Description
Read Baby’s Own Aesop (1887), with its cryptically political ‘morals’ and stunning illustrations by Walter Crane. Crane was not just a brilliant graphic designer and chromolithographer, but also an ardent socialist, close friend of William Morris, and a Marxist Trade Union supporter.
The Baby’s Own Aesop uses short, rhymed versions of the famous fables of the ancient Greek story teller Aesop. In Crane’s preface he tells us that he has produced his version of the tales from a manuscript kindly lent to him by the wood-engraver, William James Linton.

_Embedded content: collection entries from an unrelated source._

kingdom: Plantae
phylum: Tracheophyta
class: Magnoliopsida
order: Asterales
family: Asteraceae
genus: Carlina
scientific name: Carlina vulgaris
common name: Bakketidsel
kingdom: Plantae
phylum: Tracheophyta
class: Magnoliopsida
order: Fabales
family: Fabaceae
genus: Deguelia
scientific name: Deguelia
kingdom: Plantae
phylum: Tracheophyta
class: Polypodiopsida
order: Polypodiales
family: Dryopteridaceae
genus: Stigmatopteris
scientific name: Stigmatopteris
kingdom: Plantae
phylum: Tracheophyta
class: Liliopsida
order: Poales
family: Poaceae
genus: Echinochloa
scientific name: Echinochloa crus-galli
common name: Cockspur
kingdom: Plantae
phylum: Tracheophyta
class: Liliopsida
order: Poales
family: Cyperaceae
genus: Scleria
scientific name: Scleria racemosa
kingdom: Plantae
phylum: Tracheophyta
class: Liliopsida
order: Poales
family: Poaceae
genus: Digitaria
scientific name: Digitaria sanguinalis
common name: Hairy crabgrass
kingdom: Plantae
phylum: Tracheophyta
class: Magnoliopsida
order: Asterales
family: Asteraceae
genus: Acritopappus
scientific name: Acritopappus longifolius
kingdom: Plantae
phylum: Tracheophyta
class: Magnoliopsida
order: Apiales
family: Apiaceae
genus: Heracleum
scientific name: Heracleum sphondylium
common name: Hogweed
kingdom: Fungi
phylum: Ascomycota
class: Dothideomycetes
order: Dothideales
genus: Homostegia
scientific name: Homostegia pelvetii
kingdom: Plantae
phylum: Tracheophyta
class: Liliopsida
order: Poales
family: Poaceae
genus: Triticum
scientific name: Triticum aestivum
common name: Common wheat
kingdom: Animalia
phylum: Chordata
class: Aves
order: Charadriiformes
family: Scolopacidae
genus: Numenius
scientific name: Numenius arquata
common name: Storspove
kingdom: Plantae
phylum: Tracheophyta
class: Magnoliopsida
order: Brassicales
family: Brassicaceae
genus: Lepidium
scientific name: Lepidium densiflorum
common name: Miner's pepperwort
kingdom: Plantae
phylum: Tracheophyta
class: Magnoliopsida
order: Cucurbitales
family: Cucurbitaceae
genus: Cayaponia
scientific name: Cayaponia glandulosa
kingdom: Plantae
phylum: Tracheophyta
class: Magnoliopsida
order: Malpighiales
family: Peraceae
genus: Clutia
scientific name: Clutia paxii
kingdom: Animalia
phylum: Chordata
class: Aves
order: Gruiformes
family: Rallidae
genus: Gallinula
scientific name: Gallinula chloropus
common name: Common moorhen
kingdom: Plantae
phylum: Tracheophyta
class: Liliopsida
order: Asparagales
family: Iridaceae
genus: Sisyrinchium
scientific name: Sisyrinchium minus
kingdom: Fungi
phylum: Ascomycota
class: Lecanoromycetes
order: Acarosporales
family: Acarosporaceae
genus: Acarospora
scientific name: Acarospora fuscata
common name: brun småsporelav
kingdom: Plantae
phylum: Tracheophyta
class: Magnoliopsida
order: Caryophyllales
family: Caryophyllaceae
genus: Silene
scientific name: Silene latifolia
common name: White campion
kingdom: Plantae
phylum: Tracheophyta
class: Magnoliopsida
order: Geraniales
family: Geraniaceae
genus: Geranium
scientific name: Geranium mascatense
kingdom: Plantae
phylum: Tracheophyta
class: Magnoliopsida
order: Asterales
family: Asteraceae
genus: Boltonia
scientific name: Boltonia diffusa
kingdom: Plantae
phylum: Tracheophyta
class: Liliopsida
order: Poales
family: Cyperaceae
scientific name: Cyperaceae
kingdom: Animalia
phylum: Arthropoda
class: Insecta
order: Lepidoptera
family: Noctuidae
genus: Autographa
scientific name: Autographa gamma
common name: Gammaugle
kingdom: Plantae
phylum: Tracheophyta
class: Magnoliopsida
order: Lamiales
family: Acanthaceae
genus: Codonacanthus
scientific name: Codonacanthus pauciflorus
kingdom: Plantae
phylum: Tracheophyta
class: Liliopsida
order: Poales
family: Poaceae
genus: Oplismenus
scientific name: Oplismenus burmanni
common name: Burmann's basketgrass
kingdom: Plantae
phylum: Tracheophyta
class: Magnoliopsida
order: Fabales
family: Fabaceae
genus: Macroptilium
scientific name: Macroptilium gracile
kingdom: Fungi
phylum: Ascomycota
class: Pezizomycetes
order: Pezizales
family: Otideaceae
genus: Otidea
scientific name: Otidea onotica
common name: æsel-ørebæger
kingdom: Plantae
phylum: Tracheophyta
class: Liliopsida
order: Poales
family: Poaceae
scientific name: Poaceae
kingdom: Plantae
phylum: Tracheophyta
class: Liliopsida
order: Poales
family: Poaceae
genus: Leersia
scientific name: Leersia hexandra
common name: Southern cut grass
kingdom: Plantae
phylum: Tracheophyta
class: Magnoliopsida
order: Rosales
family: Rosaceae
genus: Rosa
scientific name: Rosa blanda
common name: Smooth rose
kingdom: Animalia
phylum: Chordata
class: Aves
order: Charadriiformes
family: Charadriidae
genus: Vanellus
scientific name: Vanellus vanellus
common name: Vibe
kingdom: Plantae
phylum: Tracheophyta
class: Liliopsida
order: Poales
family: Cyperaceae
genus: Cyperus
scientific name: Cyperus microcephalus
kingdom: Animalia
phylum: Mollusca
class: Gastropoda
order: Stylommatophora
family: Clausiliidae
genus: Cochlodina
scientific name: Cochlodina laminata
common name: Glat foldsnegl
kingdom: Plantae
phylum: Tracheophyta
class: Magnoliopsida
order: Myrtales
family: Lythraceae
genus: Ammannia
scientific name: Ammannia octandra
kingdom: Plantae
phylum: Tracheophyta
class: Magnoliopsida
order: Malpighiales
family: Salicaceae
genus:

Crane continues, however, ‘I have added a touch here and there’. Since Linton was as radical in his own Chartist-republican way as the more socialist-Marxist-Internationalist Crane, it is virtually impossible to tell which of them is responsible for the very individual character of the morals the book prescribes.
The title page proudly reports that the rhyming fables come with “portable morals”. These morals are usually printed in capitals in the white space surrounding the rhyme, which is itself embedded within the page’s picture.
The fable of ‘King Log and King Stork‘, for example, simply and clearly states: ‘DON’T HAVE KINGS’.
‘The Farmer’s Treasure’, meanwhile, shows that ‘PRODUCTIVE LABOUR IS THE ONLY SOURCE OF WEALTH’.